■ TEXT EXCERPT ■
▼

Not quite. You're over-thinking this part. In PFSense, go to the settings for your WAN interface and enter in the MAC address you want to use (the RG's WAN interface). NG_eth read and writes packets using the parameters specified for the operating system. So if you override the MAC address of the WAN interface with the MAC address for the RG's WAN interface, ng_eth will pick up these changes and write frames using the spoofed MAC address. Does that make sense?
Rereading the thread a few more times I think AUS got around the vlan tags on the lan issue by defining a particular filter in proxmox.
That maybe. Unfortunately, I am completely unfamiliar with ProxMox. I was hoping that if he got this working with ProxMox that the solution could be easily ported to bare-metal. But we seem to be missing something.
It seems like netgraph is fairly powerful tool for low level packet routing and this type of function may very well be possible. I wish I had a better understanding of netgraph fundamentals. It would make a whole lot more sense.

▲

■ REQUIREMENT ■
Copy out the whole forum thread about spoofing the WAN MAC address in pfSense with netgraph, word for word. The records that come next are unrelated to the thread.

■ INFORMATION SHOWN ■
▼

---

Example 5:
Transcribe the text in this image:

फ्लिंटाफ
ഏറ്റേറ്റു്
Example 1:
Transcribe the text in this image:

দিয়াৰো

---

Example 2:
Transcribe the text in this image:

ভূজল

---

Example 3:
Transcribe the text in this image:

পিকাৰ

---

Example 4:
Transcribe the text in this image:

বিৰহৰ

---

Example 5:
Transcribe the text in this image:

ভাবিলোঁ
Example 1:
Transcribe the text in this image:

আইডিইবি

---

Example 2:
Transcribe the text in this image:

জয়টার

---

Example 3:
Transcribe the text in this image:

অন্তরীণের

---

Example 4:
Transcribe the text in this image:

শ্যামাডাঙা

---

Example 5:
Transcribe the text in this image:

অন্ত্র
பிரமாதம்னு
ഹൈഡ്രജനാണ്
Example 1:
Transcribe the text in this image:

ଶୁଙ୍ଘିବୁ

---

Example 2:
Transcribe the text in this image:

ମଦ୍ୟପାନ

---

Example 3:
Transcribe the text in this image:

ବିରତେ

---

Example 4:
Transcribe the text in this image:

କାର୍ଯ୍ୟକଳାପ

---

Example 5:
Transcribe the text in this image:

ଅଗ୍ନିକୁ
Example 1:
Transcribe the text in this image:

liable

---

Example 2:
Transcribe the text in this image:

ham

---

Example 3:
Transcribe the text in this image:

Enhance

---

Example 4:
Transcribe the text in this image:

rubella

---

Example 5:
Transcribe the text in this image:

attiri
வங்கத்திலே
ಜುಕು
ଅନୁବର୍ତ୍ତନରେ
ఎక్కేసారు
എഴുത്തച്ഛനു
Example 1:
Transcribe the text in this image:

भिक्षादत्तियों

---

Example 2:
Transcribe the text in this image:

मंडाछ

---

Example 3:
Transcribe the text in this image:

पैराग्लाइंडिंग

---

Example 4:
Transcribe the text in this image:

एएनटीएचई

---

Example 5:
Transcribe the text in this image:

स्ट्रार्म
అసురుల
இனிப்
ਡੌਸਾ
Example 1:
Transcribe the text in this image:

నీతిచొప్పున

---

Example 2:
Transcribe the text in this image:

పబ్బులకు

▲

■ WRITTEN RESPONSE ■
Not quite. You're over-thinking this part. In PFSense, go to the settings for your WAN interface and enter in the MAC address you want to use (the RG's WAN interface). NG_eth read and writes packets using the parameters specified for the operating system. So if you override the MAC address of the WAN interface with the MAC address for the RG's WAN interface, ng_eth will pick up these changes and write frames using the spoofed MAC address. Does that make sense?
Rereading the thread a few more times I think AUS got around the vlan tags on the lan issue by defining a particular filter in proxmox.
That maybe. Unfortunately, I am completely unfamiliar with ProxMox. I was hoping that if he got this working with ProxMox that the solution could be easily ported to bare-metal. But we seem to be missing something.
It seems like netgraph is fairly powerful tool for low level packet routing and this type of function may very well be possible. I wish I had a better understanding of netgraph fundamentals. It would make a whole lot more sense.